Mercy is also taking an active role in helping Northwest Arkansas become a healthcare destination. Pianalto said aside from working closely with the Northwest Arkansas Council and other health providers in the region, there are several areas where Mercy can offer insights. He said working to become a top 100 hospital, expanding residency plans and specialty areas such as neonatal, cardiac and wound care are all steps in the right direction.
Pianalto said Mercy also has seen success with its virtual health program, which has about 250 patients locally. He said these patients benefit from virtual monitoring through an iPad that the hospital provides. These are typically patients with Chronic Obstructive Pulmonary Disease (COPD), congestive heart failure or diabetes.
He said the program is administered out of Mercy in St. Louis, and there are local liaisons who meet and interact with patients and family members. The patient has a FaceTime check-in with a health professional several times a week, and their health is assessed regularly from their homes. He said scales are used to detect water weight gain in congestive heart patients, while another technology is used to help with diabetic blood testing.
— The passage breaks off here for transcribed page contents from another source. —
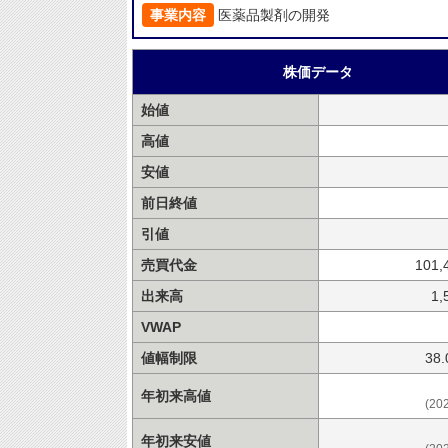
事業内容
医薬品製剤の開発
株価データ
始値
高値
安値
前日終値
引値
売買代金
101,
出来高
1,
VWAP
値幅制限
38
年初来高値
(20
年初来安値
“We have seen health costs reduced by 35% by those in this program,” Pianalto said. “The outcomes are better, and these patients spend far less time in the hospital. We will continue to try and advocate for this type of care for some patients and hope the industry will figure out how to compensate for outcomes. Right now, there is no funding to pay for this care that can reduce costs by 35%.”
He said part of the work Mercy will take on in the next five years will be on payment reform, applying technology to improve health status and reducing the cost burden.
“Healthcare will always need a human touch, but there is no reason we can’t use technology to drive costs down and improve outcomes,” he said.